Medical Aesthetics Project Manager, London
I manage projects at the intersection of clinical excellence and business delivery. My focus is medical aesthetics: clinics, brands, product launches, and the technology platforms that support them.
I came into this field through healthcare operations, which taught me how clinical environments work and what patients actually need. Project management in aesthetics isn't just about timelines and budgets. It's about understanding patient journeys, clinical protocols, regulatory requirements, and the commercial realities of a competitive market.
I work with independent clinics, multi-site groups, product manufacturers, and healthtech startups.
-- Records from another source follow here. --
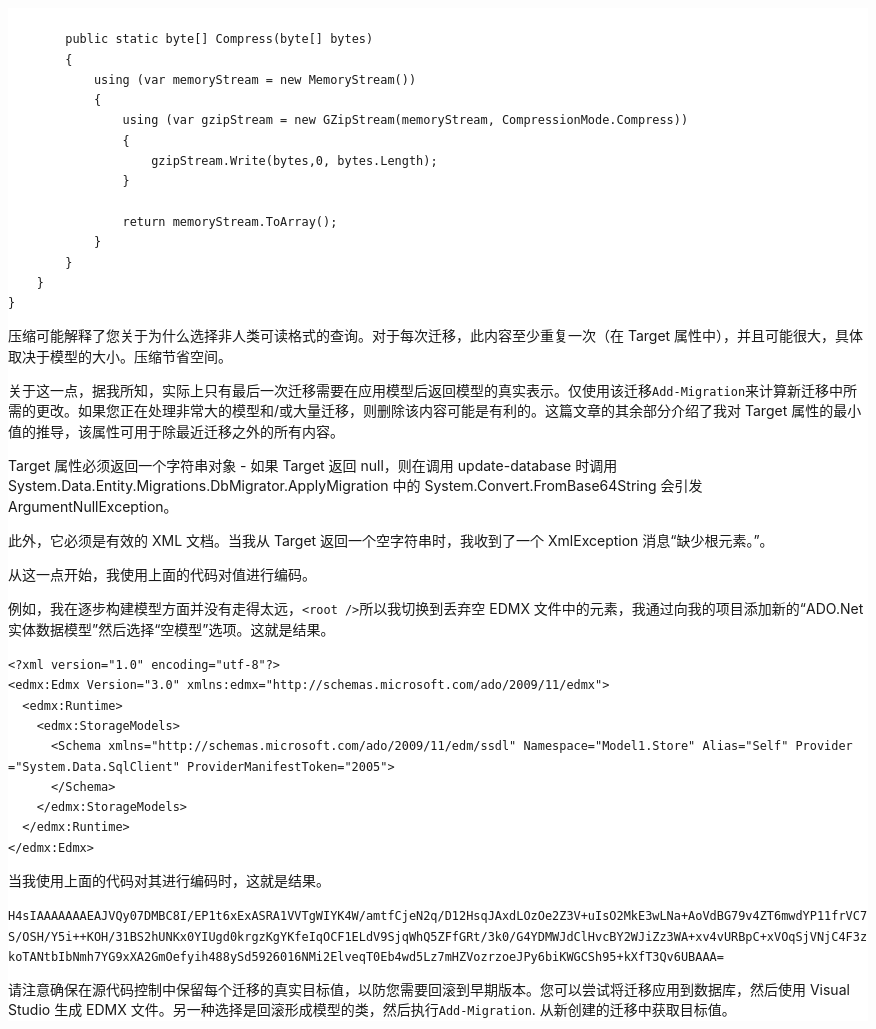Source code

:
 ```

        public static byte[] Compress(byte[] bytes)
        {
            using (var memoryStream = new MemoryStream())
            {
                using (var gzipStream = new GZipStream(memoryStream, CompressionMode.Compress))
                {
                    gzipStream.Write(bytes,0, bytes.Length);
                }

                return memoryStream.ToArray();
            }
        }
    }
} 
```

压缩可能解释了您关于为什么选择非人类可读格式的查询。对于每次迁移，此内容至少重复一次（在 Target 属性中），并且可能很大，具体取决于模型的大小。压缩节省空间。

关于这一点，据我所知，实际上只有最后一次迁移需要在应用模型后返回模型的真实表示。仅使用该迁移`Add-Migration`来计算新迁移中所需的更改。如果您正在处理非常大的模型和/或大量迁移，则删除该内容可能是有利的。这篇文章的其余部分介绍了我对 Target 属性的最小值的推导，该属性可用于除最近迁移之外的所有内容。

Target 属性必须返回一个字符串对象 - 如果 Target 返回 null，则在调用 update-database 时调用 System.Data.Entity.Migrations.DbMigrator.ApplyMigration 中的 System.Convert.FromBase64String 会引发 ArgumentNullException。

此外，它必须是有效的 XML 文档。当我从 Target 返回一个空字符串时，我收到了一个 XmlException 消息“缺少根元素。”。

从这一点开始，我使用上面的代码对值进行编码。

例如，我在逐步构建模型方面并没有走得太远，`<root />`所以我切换到丢弃空 EDMX 文件中的元素，我通过向我的项目添加新的“ADO.Net 实体数据模型”然后选择“空模型”选项。这就是结果。

```
<?xml version="1.0" encoding="utf-8"?>
<edmx:Edmx Version="3.0" xmlns:edmx="http://schemas.microsoft.com/ado/2009/11/edmx">
  <edmx:Runtime>
    <edmx:StorageModels>
      <Schema xmlns="http://schemas.microsoft.com/ado/2009/11/edm/ssdl" Namespace="Model1.Store" Alias="Self" Provider="System.Data.SqlClient" ProviderManifestToken="2005">
      </Schema>
    </edmx:StorageModels>
  </edmx:Runtime>
</edmx:Edmx> 
```

当我使用上面的代码对其进行编码时，这就是结果。

```
H4sIAAAAAAAEAJVQy07DMBC8I/EP1t6xExASRA1VVTgWIYK4W/amtfCjeN2q/D12HsqJAxdLOzOe2Z3V+uIsO2MkE3wLNa+AoVdBG79v4ZT6mwdYP11frVC7S/OSH/Y5i++KOH/31BS2hUNKx0YIUgd0krgzKgYKfeIqOCF1ELdV9SjqWhQ5ZFfGRt/3k0/G4YDMWJdClHvcBY2WJiZz3WA+xv4vURBpC+xVOqSjVNjC4F3zkoTANtbIbNmh7YG9xXA2GmOefyih488ySd5926016NMi2ElveqT0Eb4wd5Lz7mHZVozrzoeJPy6biKWGCSh95+kXfT3Qv6UBAAA= 
```

请注意确保在源代码控制中保留每个迁移的真实目标值，以防您需要回滚到早期版本。您可以尝试将迁移应用到数据库，然后使用 Visual Studio 生成 EDMX 文件。另一种选择是回滚形成模型的类，然后执行`Add-Migration`. 从新创建的迁移中获取目标值。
Whether it's launching a new treatment, opening a clinic, rolling out booking systems, or managing multi-channel campaigns, my job is to keep everything on track whilst the clinical team focuses on patients.
New clinic launches, refurbishments, equipment procurement, staff onboarding, and operational setup from concept to opening day.
Go-to-market planning, training programmes, marketing collateral, practitioner education, and post-launch performance tracking.
CRM implementation, booking platforms, patient management systems, telehealth integration, and digital workflow optimisation.
Multi-channel aesthetic campaigns, seasonal promotions, referral programmes, patient acquisition funnels, and retention strategies.
I started in operations at a private healthcare group in London, coordinating patient pathways and managing clinic schedules. That role taught me how fragile clinical operations can be when systems don't talk to each other or when staff aren't properly trained.
When I moved into project management, I brought that operational lens with me. Good aesthetics projects aren't just delivered on time. They're delivered in a way that makes life easier for practitioners and better for patients.
I joined Ikaroa because the agency works with ambitious aesthetics brands who want more than basic marketing. The projects span strategy, technology, content, and operations, which keeps the work interesting.
Medical aesthetics is a regulated, patient-facing sector. That means projects need structure, but they also need to adapt quickly when clinical priorities shift or regulations change.
I use a hybrid approach: structured planning for predictable work (clinic builds, system rollouts), and agile methods for campaigns and product launches where speed matters. The key is knowing which framework fits the project, not forcing everything into the same process.
I also believe in documentation. Clinics run on protocols, and projects should too. If something isn't written down, it doesn't exist.